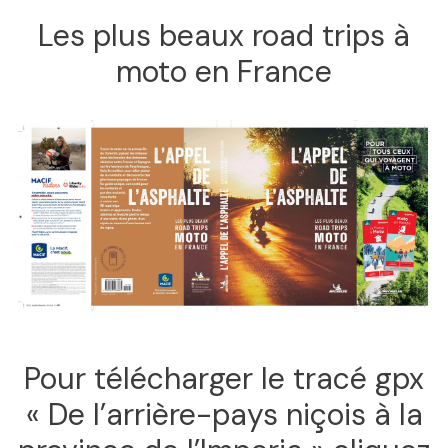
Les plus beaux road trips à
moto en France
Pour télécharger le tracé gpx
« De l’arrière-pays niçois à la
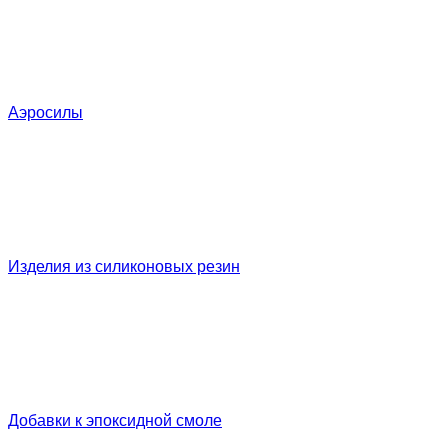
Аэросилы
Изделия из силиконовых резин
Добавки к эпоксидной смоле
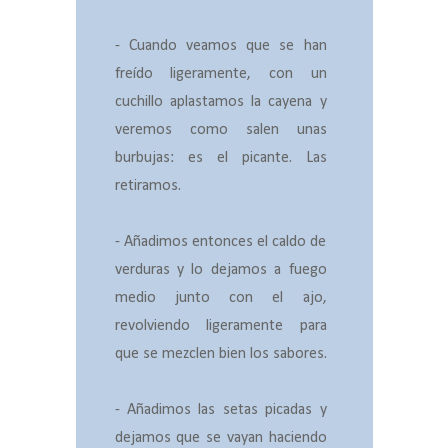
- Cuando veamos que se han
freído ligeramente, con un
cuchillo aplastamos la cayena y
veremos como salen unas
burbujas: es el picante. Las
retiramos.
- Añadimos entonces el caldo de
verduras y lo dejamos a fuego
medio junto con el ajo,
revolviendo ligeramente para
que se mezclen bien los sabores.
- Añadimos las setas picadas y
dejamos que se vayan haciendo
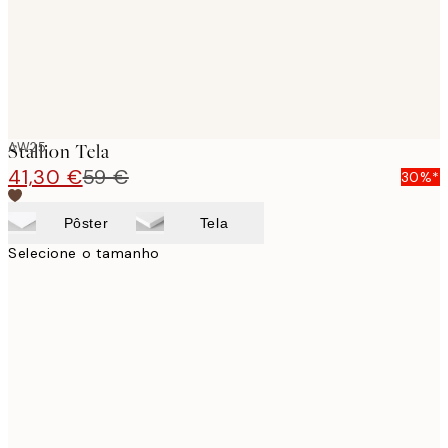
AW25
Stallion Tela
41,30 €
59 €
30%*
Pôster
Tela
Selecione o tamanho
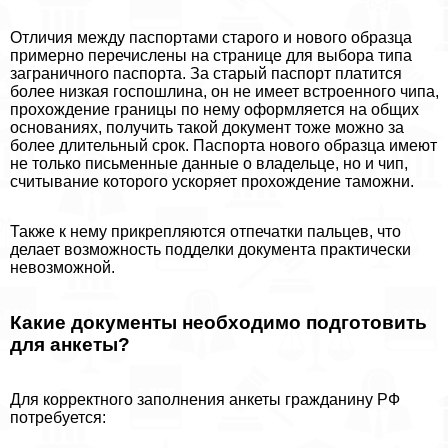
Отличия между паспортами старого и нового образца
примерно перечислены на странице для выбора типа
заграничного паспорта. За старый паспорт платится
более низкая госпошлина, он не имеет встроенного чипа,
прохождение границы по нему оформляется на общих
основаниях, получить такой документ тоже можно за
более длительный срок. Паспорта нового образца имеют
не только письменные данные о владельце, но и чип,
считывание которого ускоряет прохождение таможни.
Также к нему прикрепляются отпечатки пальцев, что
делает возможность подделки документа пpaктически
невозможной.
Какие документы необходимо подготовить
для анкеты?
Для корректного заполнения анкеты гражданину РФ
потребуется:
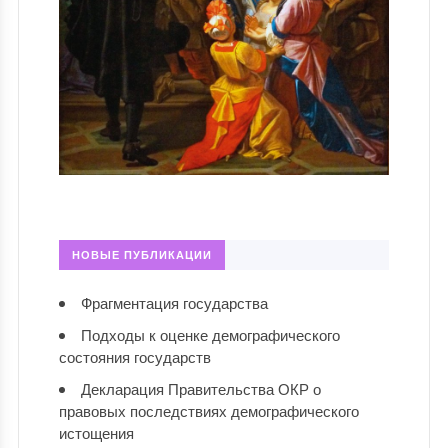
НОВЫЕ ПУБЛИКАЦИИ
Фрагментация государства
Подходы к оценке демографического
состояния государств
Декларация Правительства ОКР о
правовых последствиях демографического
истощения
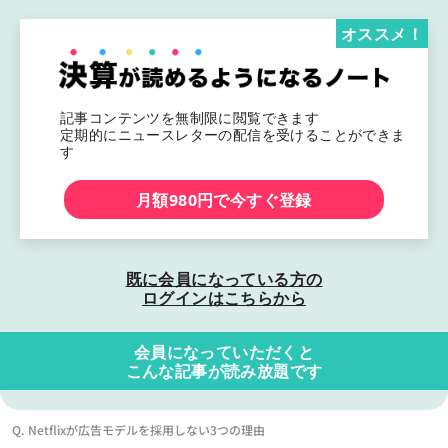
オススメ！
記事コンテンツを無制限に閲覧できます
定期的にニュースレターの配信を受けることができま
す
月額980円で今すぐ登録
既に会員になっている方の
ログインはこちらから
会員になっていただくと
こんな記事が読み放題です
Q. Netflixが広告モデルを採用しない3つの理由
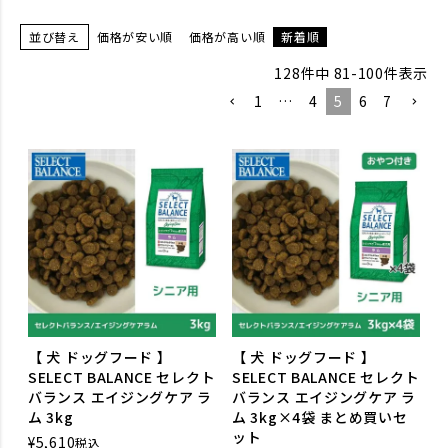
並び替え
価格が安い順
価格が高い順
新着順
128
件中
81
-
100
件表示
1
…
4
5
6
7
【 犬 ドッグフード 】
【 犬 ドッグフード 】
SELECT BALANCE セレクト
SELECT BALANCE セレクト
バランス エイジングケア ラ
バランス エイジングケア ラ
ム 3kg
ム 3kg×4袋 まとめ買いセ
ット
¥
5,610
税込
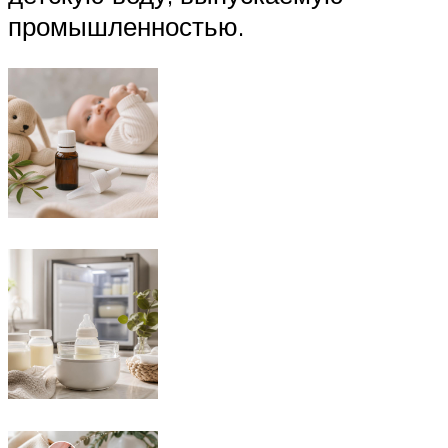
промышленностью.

- - -

*Directions for this task*. Word for word, restate all of the data, but do not copy the pictures.

*Output below*.
Les plus beaux road trips à
moto en France
Pour télécharger le tracé gpx
« De l’arrière-pays niçois à la
Аэросилы
Изделия из силиконовых резин
Добавки к эпоксидной смоле
- Cuando veamos que se han
freído ligeramente, con un
cuchillo aplastamos la cayena y
veremos como salen unas
burbujas: es el picante. Las
retiramos.
- Añadimos entonces el caldo de
verduras y lo dejamos a fuego
medio junto con el ajo,
revolviendo ligeramente para
que se mezclen bien los sabores.
- Añadimos las setas picadas y
dejamos que se vayan haciendo
AW25
Stallion Tela
41,30 €
59 €
30%*
Pôster
Tela
Selecione o tamanho
Отличия между паспортами старого и нового образца
примерно перечислены на странице для выбора типа
заграничного паспорта. За старый паспорт платится
более низкая госпошлина, он не имеет встроенного чипа,
прохождение границы по нему оформляется на общих
основаниях, получить такой документ тоже можно за
более длительный срок. Паспорта нового образца имеют
не только письменные данные о владельце, но и чип,
считывание которого ускоряет прохождение таможни.
Также к нему прикрепляются отпечатки пальцев, что
делает возможность подделки документа пpaктически
невозможной.
Какие документы необходимо подготовить
для анкеты?
Для корректного заполнения анкеты гражданину РФ
потребуется:
НОВЫЕ ПУБЛИКАЦИИ
Фрагментация государства
Подходы к оценке демографического
состояния государств
Декларация Правительства ОКР о
правовых последствиях демографического
истощения
オススメ！
記事コンテンツを無制限に閲覧できます
定期的にニュースレターの配信を受けることができま
す
月額980円で今すぐ登録
既に会員になっている方の
ログインはこちらから
会員になっていただくと
こんな記事が読み放題です
Q. Netflixが広告モデルを採用しない3つの理由
並び替え
価格が安い順
価格が高い順
新着順
128
件中
81
-
100
件表示
1
…
4
5
6
7
【 犬 ドッグフード 】
【 犬 ドッグフード 】
SELECT BALANCE セレクト
SELECT BALANCE セレクト
バランス エイジングケア ラ
バランス エイジングケア ラ
ム 3kg
ム 3kg×4袋 まとめ買いセ
ット
¥
5,610
税込
промышленностью.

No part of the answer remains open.